Hold on, wait. Come again. Did you say...Lego? Astronauts?
That's correct. Though Juno is technically an unmanned spacecraft, it does have three custom-made Lego figurines inside its titanium-shielded vault. The figurines are made of aluminium, not plastic. This is to protect them against the extreme heat and radiation that Juno will encounter of its journey. They live nestled in alongside Juno's "brain", or its central computers that process all of the information that the craft receives on its mission. Would you like to meet the crew? Sure you would!
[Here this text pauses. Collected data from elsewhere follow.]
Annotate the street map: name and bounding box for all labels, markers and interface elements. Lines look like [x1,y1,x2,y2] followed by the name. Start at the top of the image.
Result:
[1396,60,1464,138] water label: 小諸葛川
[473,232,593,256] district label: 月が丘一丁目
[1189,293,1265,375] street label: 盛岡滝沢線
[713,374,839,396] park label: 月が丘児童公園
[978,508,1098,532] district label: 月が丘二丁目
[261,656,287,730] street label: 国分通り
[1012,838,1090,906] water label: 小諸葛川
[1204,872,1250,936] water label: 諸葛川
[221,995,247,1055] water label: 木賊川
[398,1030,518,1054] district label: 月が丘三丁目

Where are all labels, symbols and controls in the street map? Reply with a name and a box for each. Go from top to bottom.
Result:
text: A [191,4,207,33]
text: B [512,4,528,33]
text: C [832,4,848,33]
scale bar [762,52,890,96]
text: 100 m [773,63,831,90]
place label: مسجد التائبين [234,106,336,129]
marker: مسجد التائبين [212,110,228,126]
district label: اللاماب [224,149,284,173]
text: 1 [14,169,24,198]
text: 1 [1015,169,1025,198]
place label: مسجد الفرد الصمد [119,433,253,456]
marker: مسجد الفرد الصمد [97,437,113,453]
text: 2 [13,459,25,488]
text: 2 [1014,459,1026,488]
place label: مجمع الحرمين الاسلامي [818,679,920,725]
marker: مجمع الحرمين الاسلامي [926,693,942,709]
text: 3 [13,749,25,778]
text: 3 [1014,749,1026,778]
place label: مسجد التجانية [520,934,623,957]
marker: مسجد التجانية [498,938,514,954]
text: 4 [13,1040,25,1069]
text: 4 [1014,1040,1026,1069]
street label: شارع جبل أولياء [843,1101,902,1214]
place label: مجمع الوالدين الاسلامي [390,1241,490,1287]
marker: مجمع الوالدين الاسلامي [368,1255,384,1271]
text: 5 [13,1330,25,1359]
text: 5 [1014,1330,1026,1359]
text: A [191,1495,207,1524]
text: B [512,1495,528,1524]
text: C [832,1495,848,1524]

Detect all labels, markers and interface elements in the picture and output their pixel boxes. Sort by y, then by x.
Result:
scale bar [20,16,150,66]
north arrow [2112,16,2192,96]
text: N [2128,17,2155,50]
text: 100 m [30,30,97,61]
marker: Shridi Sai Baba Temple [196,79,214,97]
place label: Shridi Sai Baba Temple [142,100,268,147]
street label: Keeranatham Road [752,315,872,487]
Jupiter, ruler of the gods
First is Jupiter. Jupiter was the ruler of all Roman gods (he was known as Zeus in Greek mythology). His weapon was a thunderbolt, which he used to show his mighty power and defeat his enemies. The planet Jupiter was named after him because it was the largest planet in the solar system (and therefore the ruler). But like the god, this planet is also full of thunder and lightning — Jupiter's violent gas atmosphere is constantly raging with swirling, untamed storms.
Juno, wife of Jupiter
Then there is Juno. In Roman mythology, she was the wife of Jupiter. So you could say that the Juno spacecraft mission is a happy reunion: "Juno! I missed you so much!" But don't get too comfy, Jupiter. Juno is on a mission! Her Lego figurine shows her holding a magnifying glass to represent the fact that her job is to inspect the planet more closely than ever before.
Galileo Galilei, the astronomer
Unlike the Jupiter and Juno figurines, the third one represents a real person from history, Galileo Galilei (1564-1642). Galileo was one of the greatest astronomers in our history. The Italian has even been called "the father of science". So what's his connection to Jupiter? In 1610, he was the first person to observe the four largest moons of Jupiter. Today, these four moons — Io, Europa, Ganymede, and Callisto — are known as the Galilean Moons.
And just to bring everything full circle, let's take a look at the newest image released by NASA from the Juno probe. It is of Jupiter and three of its Galilean Moons, Io, Europa, and Ganymede. This is just the start of Juno's reports, too. By the autumn, there will be many more images taken from much closer to the Jupiter. Can't wait!